Today, as in generations past, entire communities venture off to their rice camps in late August and September, where they harvest green rice, dry it, parch it, “dance” or “jig” it to loosen the grain from the hull, and winnow it. The harvest is carefully controlled by an ethical relationship with the plant, supported by its myth of origin and a long natural history of cultural value.
From the days when Native people supplied Europeans at the trading posts of the fur trade, wild rice has provided Native communities in this region with an important source of commercial income. However, since the 1970s, when a domesticated strain of wild rice was developed, agro-business economic development projects of cultivating “paddy rice” have failed in Native communities, where the relationship with the plant is not an economic relationship with a commercial crop, but rather a spiritual relationship with an important source of community identity and well being.
Manoomin might even be called a sacred food among the Ojibwe people and their neighbors. No ceremony or public gathering will be without a feast, and no feast will do without a number of manoomin dishes, be it a picnic or powwow, a graduation party or funeral wake. Often a “spirit dish” of each food will be prepared, and upon the blessing of the food, will be quietly placed in a field for the spirits.

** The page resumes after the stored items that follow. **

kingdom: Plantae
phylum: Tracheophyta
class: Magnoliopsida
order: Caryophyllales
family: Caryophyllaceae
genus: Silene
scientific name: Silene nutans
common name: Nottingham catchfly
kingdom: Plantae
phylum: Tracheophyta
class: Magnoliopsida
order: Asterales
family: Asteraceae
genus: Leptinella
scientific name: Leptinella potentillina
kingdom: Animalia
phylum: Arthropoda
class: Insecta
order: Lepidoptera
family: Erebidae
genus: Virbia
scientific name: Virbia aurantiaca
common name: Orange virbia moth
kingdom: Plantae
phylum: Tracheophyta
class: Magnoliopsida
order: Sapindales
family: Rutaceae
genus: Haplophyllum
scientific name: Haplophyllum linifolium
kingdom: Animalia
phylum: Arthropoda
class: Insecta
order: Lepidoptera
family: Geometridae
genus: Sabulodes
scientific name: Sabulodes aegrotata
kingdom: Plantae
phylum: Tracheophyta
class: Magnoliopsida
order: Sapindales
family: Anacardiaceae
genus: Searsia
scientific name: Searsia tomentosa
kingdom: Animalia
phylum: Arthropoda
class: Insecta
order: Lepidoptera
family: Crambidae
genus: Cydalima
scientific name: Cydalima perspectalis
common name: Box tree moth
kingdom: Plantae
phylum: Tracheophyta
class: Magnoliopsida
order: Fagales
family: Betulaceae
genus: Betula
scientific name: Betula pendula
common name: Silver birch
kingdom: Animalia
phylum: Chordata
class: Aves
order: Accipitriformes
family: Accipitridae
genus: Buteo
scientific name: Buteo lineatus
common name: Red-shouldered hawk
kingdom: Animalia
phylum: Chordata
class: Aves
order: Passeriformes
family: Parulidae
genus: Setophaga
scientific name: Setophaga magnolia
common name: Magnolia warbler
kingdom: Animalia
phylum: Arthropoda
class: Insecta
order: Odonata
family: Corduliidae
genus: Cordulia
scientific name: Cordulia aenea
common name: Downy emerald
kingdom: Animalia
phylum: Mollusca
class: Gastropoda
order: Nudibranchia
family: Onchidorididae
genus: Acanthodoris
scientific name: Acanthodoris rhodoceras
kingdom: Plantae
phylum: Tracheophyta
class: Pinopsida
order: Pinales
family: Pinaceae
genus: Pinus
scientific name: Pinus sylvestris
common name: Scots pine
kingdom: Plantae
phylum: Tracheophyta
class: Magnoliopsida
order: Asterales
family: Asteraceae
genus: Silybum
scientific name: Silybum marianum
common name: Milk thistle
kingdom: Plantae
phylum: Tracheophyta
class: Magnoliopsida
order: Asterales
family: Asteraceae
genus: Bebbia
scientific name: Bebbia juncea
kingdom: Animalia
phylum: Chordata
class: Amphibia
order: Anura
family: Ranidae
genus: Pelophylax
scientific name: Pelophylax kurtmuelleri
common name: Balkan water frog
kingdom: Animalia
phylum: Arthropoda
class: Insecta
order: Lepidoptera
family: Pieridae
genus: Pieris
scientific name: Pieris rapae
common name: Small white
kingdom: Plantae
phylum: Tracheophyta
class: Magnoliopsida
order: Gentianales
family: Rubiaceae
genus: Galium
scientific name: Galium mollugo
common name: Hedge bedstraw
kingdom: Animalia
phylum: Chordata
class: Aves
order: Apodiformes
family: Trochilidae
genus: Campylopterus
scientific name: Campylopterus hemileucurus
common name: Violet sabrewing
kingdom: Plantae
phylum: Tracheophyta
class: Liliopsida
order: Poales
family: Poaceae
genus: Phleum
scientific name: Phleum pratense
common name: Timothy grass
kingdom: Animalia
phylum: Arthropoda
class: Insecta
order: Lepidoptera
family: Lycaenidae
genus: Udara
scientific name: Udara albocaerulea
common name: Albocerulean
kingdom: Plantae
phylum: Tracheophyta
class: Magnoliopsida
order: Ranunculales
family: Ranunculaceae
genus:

The traditional way of harvesting manoomin in canoes is also central to the lives of these Western Great Lakes communities. The weeks of late summer and early fall are perhaps the most special time of the year because of their association with the rice harvest. As time draws near, reservation communities buzz with talk of the quality of the year’s crop, of where and when people will journey to the rice fields for harvest. Many Native people who live far away in urban areas will return to the lakes and streams of the reservations especially for the rice harvest. The village of Ball Club on Minnesota’s Leech Lake Reservation honors the plant each year at this time, during its traditional Mi-gwech Mahnohmen Days, its “Thank you Manoomin” Powwow.